Figure 5 demonstrates driving on a test track with 6 lanes road with different known banks. The bank starts in lane 6 with 38 degrees and then decreases gradually as we transition from lane 6 to lane 1. Figures 5(a), (b), (c), (d), (e), (f) show the bank angle estimation results on a 38 degrees, 18 degrees, 8 degrees, 2.5 degrees, 1.5 degrees, 1 degrees. It is worth mentioning that the speeds chosen reflect the speed limit for each lane but not necessarily the vehicle speed. We drove on all 6 lanes and took separate recording on each lane. As can be seen from the recorded data in Fig. 4, our road bank angle estimate started with about 38 degrees and decreased as expected as we transitioned to the lanes with less bank.

Fig. 5

Driving on a 6 lanes road. a Lane 6, 38 degrees. b Lane 5, 18 degrees. c Lane 4, 8 degrees. d Lane 3, 2.5 degrees. e Lane 2, 1.5 degrees. f Lane 1, 1 degrees. The titles of all graphs indicate the lane number and the speed limit as indicated by the test track and not necessarily the speed of the test vehicle during the maneuver

5 Conclusion and Future Work

This paper developed a real-time observer for estimation of road bank angle and side slip angle using inexpensive on board vehicle sensors. The algorithm utilizes a combination of yaw rate and lateral acceleration measurements from IMU and a vehicle model that describes the vehicle lateral motion in terms of side slip angle and yaw rate. The developed algorithm was evaluated through experimental tests on a prototype vehicle on a test track with previously known bank angles. The results of the side slip angle and yaw rate angle were compared with the estimate from a GPS/INS system installed in the vehicle. The experimental results show that the algorithm provides estimates with reasonable accuracy for the vehicle side slip angel and road bank angle in various manauvers.

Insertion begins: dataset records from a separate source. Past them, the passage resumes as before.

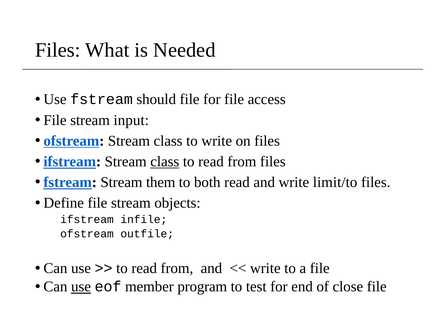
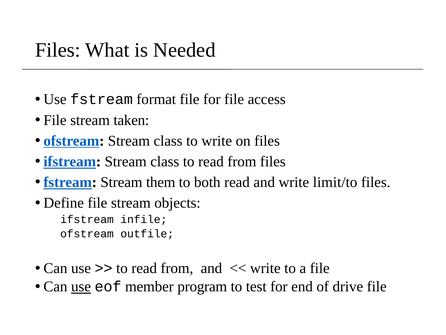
should: should -> format
input: input -> taken
class at (165, 161) underline: present -> none
close: close -> drive
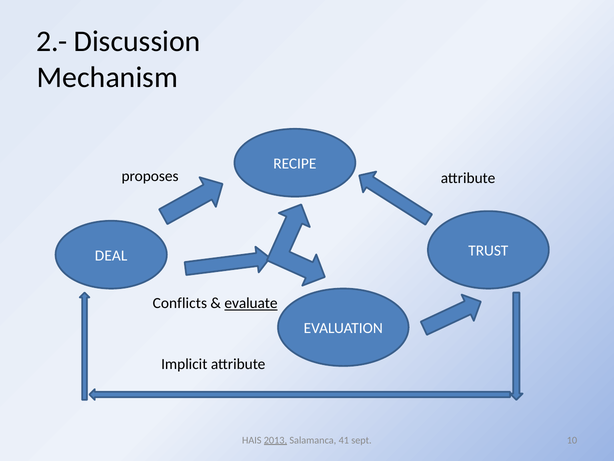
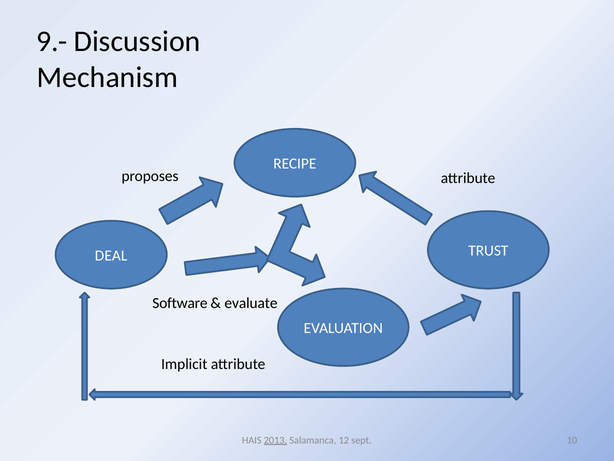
2.-: 2.- -> 9.-
Conflicts: Conflicts -> Software
evaluate underline: present -> none
41: 41 -> 12
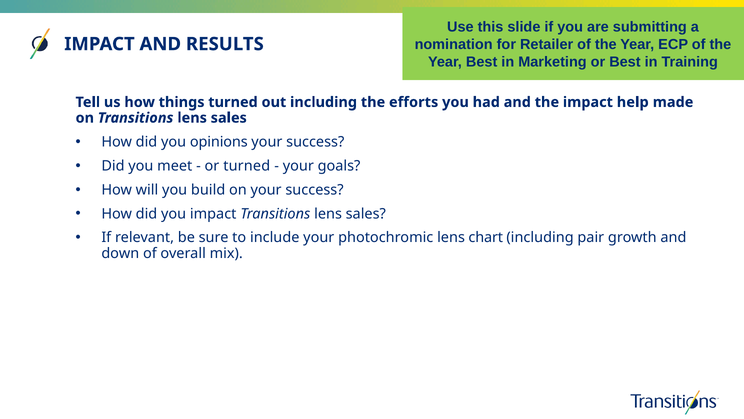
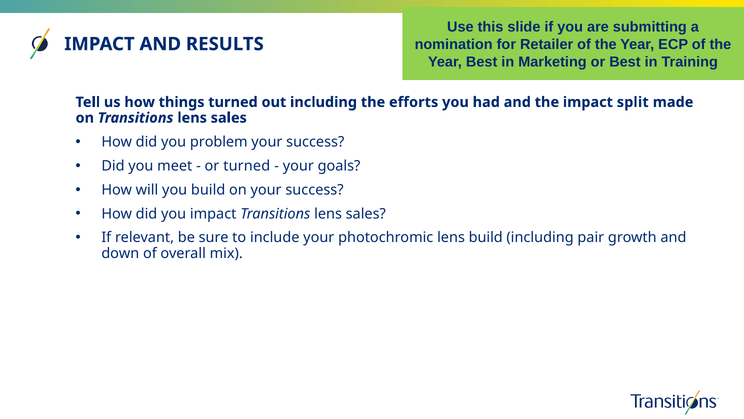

The limitation of this approach is that it does not work at very low speeds below 10 mps because at such speeds, there isn’t enough lateral forces to generate slip. To overcome this limitation, we are currently working on combining this model with a kinematic model. We switch to the Kinematic model only at the speed threshold mentioned above because kinematic models works only at very low speeds.